Advanced Use Cases: Explore, Research, and Infer
- →Explore Sheets Workflow:
Given a column of paginated URLs in your sheet, the Explore Sheets Workflow allows you to efficiently extract data across multiple pages. rtrvr.ai will open a new sheet tab and systematically process each URL in the input column.
For each URL, it extracts the desired information. Furthermore, if necessary for deeper data collection, it can perform deep crawling by automatically opening listings or linked pages as new tabs to gather more granular details. This is ideal for scenarios like scraping product listings from e-commerce sites or extracting articles from paginated search results.
- →Research Sheets Workflow:
The Research Sheets Workflow is designed for data enrichment and comparative research tasks. For each row in your sheet, you provide a primary URL (e.g., a company page) and a "Research Starting URL" (e.g., LinkedIn, Crunchbase, etc.).

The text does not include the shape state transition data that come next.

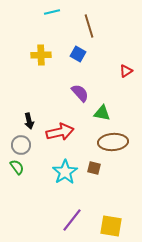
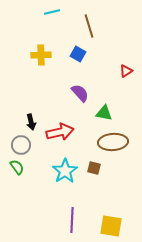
green triangle: moved 2 px right
black arrow: moved 2 px right, 1 px down
cyan star: moved 1 px up
purple line: rotated 35 degrees counterclockwise
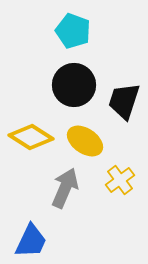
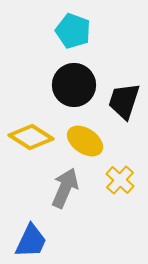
yellow cross: rotated 12 degrees counterclockwise
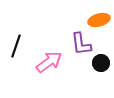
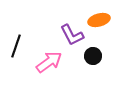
purple L-shape: moved 9 px left, 9 px up; rotated 20 degrees counterclockwise
black circle: moved 8 px left, 7 px up
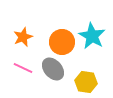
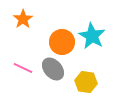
orange star: moved 18 px up; rotated 12 degrees counterclockwise
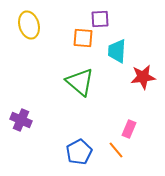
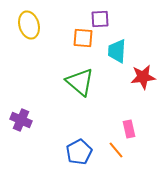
pink rectangle: rotated 36 degrees counterclockwise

rtrvr.ai opens both URLs for each row and conducts research across this corpus of pages based on your defined prompt. This is perfect for gathering comprehensive information about entities, such as competitive analysis, lead enrichment (finding employee counts, funding rounds, etc.), or in-depth profile research by combining multiple sources.
- →Infer Sheets Workflow:
The Infer Sheets Workflow streamlines direct LLM (Language Model) inference on data within your sheet. You can provide input columns and define a prompt to be applied to each row individually or to the entire dataset at once, depending on your needs.
This workflow is versatile for tasks like content generation, sentiment analysis, data classification, or summarization. It allows you to leverage the power of AI directly within your spreadsheets for quick insights and data manipulation without extensive web interaction.
Example Sheets Workflows Output Table
Here is an example Google Sheet output with a sheet tab demonstrating the output for each possibe workflow:
Tips for Using Sheets Workflows
- →Start Small: Begin with simple workflows and gradually add complexity as you become more comfortable.
- →Use Context Wisely: Leverage context columns and prior step outputs to create more intelligent and adaptive workflows.
- →Test and Refine: Run your workflows on a small sample of data first to ensure they are working as expected before processing large datasets.
- →Understand the DAG: Visualize your multi-step workflows as a Directed Acyclic Graph to better understand the flow of data and dependencies between steps.